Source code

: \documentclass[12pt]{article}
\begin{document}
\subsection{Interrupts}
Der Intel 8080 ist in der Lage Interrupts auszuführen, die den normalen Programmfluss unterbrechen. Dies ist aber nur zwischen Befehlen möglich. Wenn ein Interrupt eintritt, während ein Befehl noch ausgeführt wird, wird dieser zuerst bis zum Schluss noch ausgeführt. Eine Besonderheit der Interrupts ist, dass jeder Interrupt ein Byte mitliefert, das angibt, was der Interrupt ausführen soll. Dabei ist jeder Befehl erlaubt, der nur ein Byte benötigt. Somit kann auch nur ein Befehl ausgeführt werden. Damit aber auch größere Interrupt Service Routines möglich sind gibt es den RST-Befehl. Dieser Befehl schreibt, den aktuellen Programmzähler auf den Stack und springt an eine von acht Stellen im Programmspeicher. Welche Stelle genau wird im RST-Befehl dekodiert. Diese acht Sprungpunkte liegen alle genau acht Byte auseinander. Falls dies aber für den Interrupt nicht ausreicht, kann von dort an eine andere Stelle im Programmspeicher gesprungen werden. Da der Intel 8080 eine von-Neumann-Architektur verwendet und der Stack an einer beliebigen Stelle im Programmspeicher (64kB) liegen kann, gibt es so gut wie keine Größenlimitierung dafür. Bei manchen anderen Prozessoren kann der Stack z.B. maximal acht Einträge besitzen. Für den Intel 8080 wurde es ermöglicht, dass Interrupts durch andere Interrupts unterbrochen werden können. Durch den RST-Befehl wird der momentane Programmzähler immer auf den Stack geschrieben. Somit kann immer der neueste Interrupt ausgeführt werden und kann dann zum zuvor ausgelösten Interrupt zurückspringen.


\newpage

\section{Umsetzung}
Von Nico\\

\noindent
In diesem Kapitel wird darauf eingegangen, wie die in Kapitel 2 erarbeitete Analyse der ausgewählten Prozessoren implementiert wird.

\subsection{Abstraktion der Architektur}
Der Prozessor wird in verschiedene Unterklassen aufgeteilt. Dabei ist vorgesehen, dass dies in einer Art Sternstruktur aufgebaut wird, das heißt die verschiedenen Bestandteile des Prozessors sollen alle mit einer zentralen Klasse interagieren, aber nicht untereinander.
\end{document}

##############################

*Action item*
Return the full listing exactly as written.

*Expected answer*
Source code

: \documentclass[12pt]{article}
\begin{document}
\subsection{Interrupts}
Der Intel 8080 ist in der Lage Interrupts auszuführen, die den normalen Programmfluss unterbrechen. Dies ist aber nur zwischen Befehlen möglich. Wenn ein Interrupt eintritt, während ein Befehl noch ausgeführt wird, wird dieser zuerst bis zum Schluss noch ausgeführt. Eine Besonderheit der Interrupts ist, dass jeder Interrupt ein Byte mitliefert, das angibt, was der Interrupt ausführen soll. Dabei ist jeder Befehl erlaubt, der nur ein Byte benötigt. Somit kann auch nur ein Befehl ausgeführt werden. Damit aber auch größere Interrupt Service Routines möglich sind gibt es den RST-Befehl. Dieser Befehl schreibt, den aktuellen Programmzähler auf den Stack und springt an eine von acht Stellen im Programmspeicher. Welche Stelle genau wird im RST-Befehl dekodiert. Diese acht Sprungpunkte liegen alle genau acht Byte auseinander. Falls dies aber für den Interrupt nicht ausreicht, kann von dort an eine andere Stelle im Programmspeicher gesprungen werden. Da der Intel 8080 eine von-Neumann-Architektur verwendet und der Stack an einer beliebigen Stelle im Programmspeicher (64kB) liegen kann, gibt es so gut wie keine Größenlimitierung dafür. Bei manchen anderen Prozessoren kann der Stack z.B. maximal acht Einträge besitzen. Für den Intel 8080 wurde es ermöglicht, dass Interrupts durch andere Interrupts unterbrochen werden können. Durch den RST-Befehl wird der momentane Programmzähler immer auf den Stack geschrieben. Somit kann immer der neueste Interrupt ausgeführt werden und kann dann zum zuvor ausgelösten Interrupt zurückspringen.


\newpage

\section{Umsetzung}
Von Nico\\

\noindent
In diesem Kapitel wird darauf eingegangen, wie die in Kapitel 2 erarbeitete Analyse der ausgewählten Prozessoren implementiert wird.

\subsection{Abstraktion der Architektur}
Der Prozessor wird in verschiedene Unterklassen aufgeteilt. Dabei ist vorgesehen, dass dies in einer Art Sternstruktur aufgebaut wird, das heißt die verschiedenen Bestandteile des Prozessors sollen alle mit einer zentralen Klasse interagieren, aber nicht untereinander.
\end{document}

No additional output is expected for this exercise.